UserLock dashboard also provides visibility of available machines and the amount of time each machine has been used, ensuring fair sharing of computer resources.

Control Wi-Fi sessions for secure BYOD environments

UserLock secures network access across all session types, including Wi-Fi and VPN, and permits an organization to control their wireless networks and secure bring-your-own-devices (BYOD) environments.

BYOD is a security concern for many IT departments today. Allowing employee-owned, unsecured user devices access to corporate resources comes with great risk to sensitive data. UserLock allows you to monitor, restrict and record every Wi-Fi and VPN session, helping organizations control BYOD risk.
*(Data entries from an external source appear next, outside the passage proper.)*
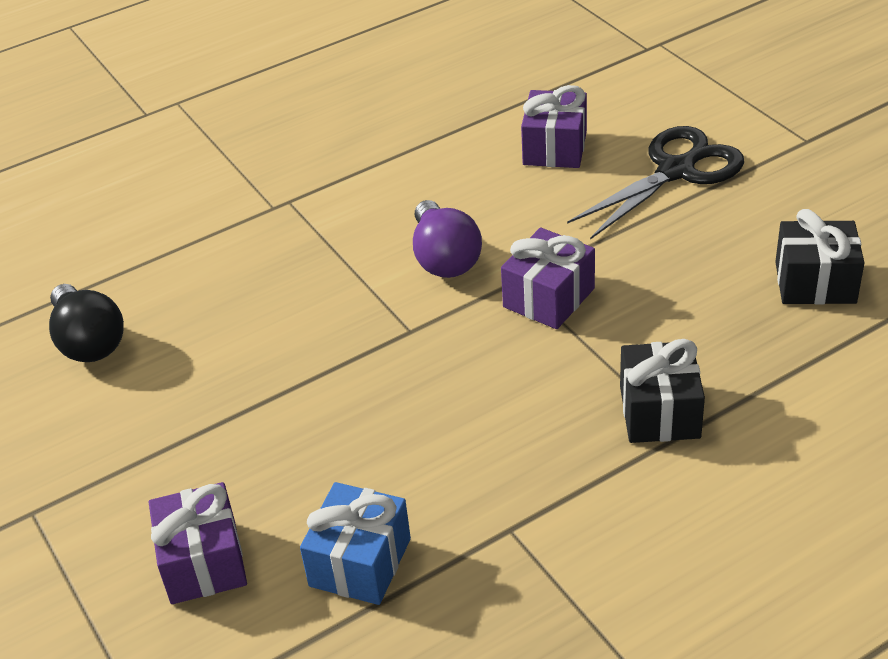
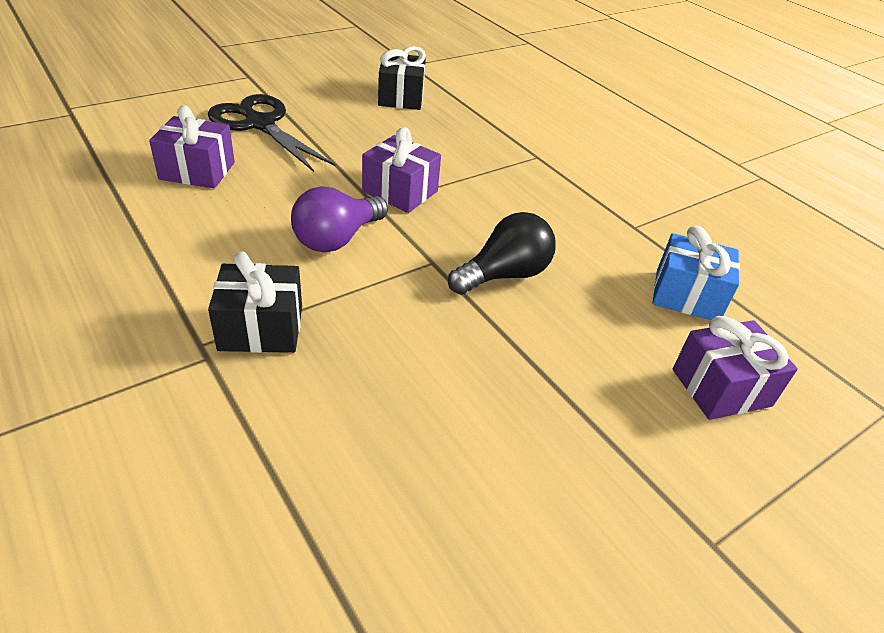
camera: 100 degrees left, 0 degrees up
(89, 341) = (431, 529): black light bulb -> black light bulb (504, 275)
(444, 258) = (337, 239): purple light bulb -> purple light bulb turned 150 degrees clockwise
(659, 412) = (519, 162): black gift -> black gift (261, 328)

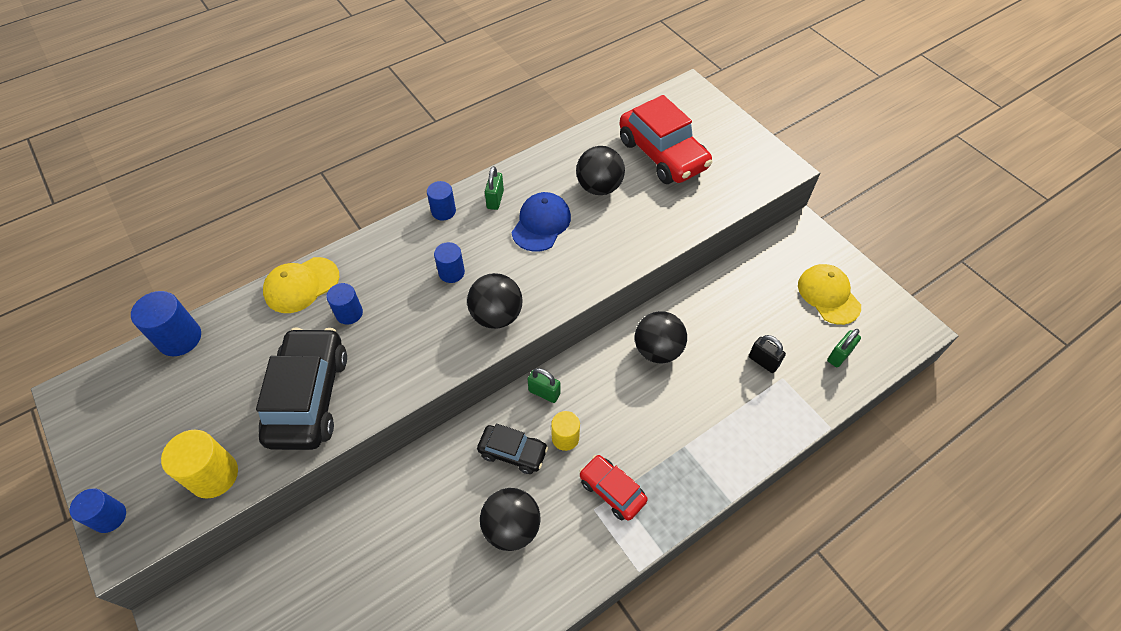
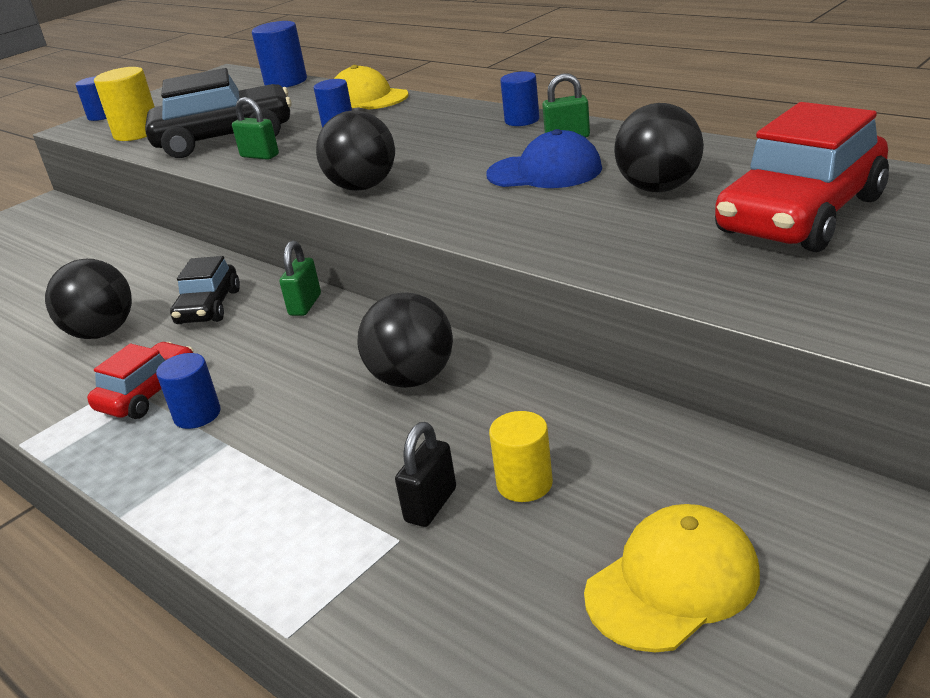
camera: 80 degrees right, 25 degrees down
(451, 272) = (422, 149): blue cylinder -> blue cylinder (197, 415)
(565, 438) = (234, 337): yellow cylinder -> yellow cylinder (524, 484)
(839, 355) = (492, 627): green padlock -> green padlock (260, 156)

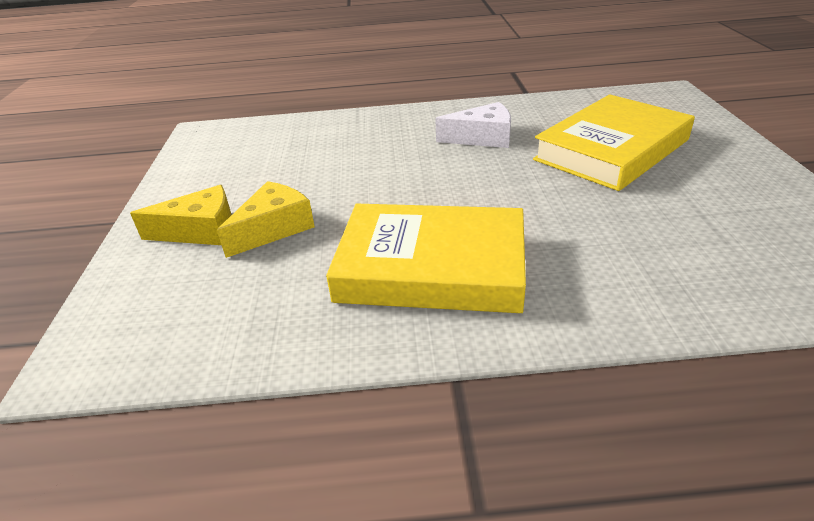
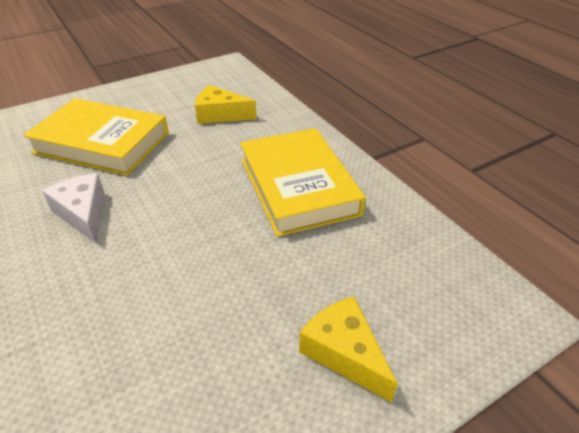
camera: 120 degrees left, 5 degrees up
(274, 228) = (306, 293): yellow cheese -> yellow cheese (220, 115)

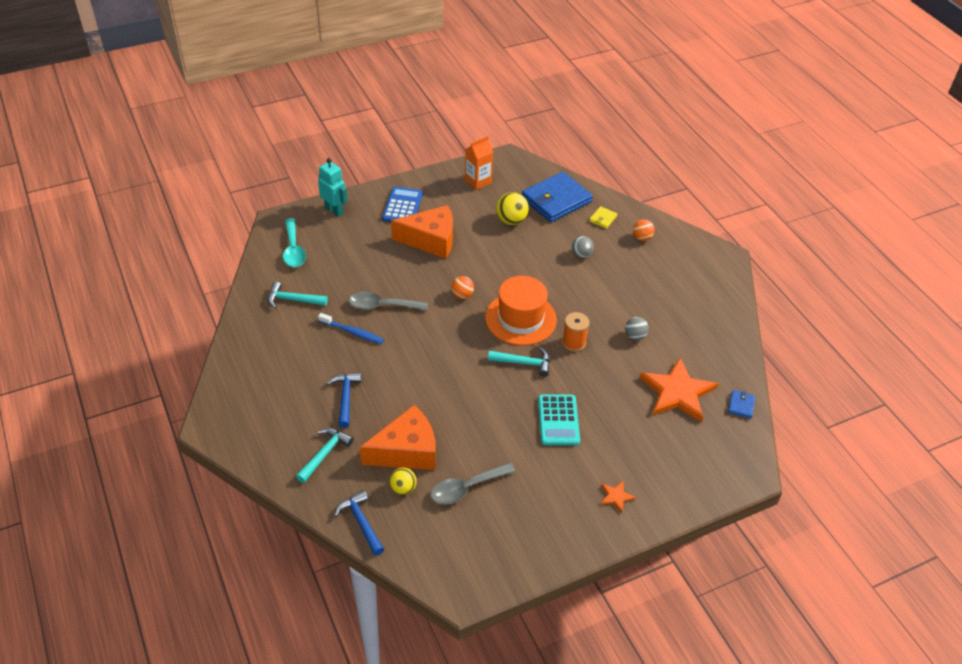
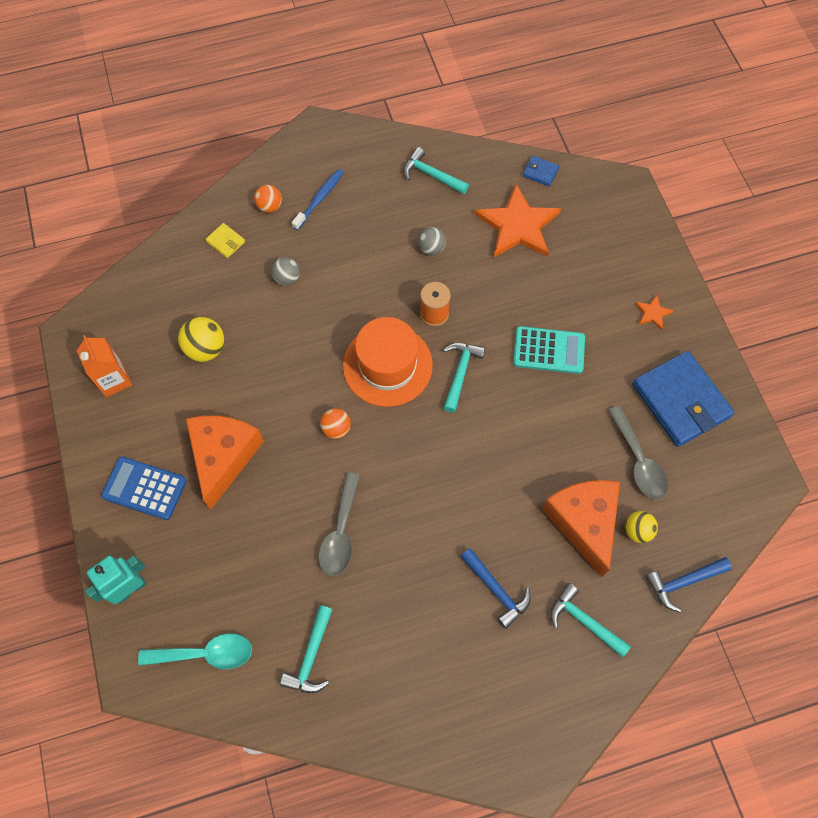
camera: 80 degrees left, 20 degrees up
(345, 397) = (496, 590): blue hammer -> blue hammer turned 135 degrees counterclockwise
(352, 332) = (384, 575): blue toothbrush -> blue toothbrush (319, 199)
(556, 200) = (177, 288): blue wallet -> blue wallet (680, 401)
(708, 330) = (431, 175): none -> turquoise hammer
Enforce IT security policies

UserLock supports IT’s effort to communicate consistent and clear security policies and controls through its notification system. Messages about legal and contractual implications discourage employees from committing cybercrime or lashing out at the organization for a perceived injustice.

By preventing concurrent logins, organizations have clearly communicated rules of accountability, can ensure that access to critical assets is attributed to individual employees, and are able to enforce policies and procedures consistently to address violations that do occur.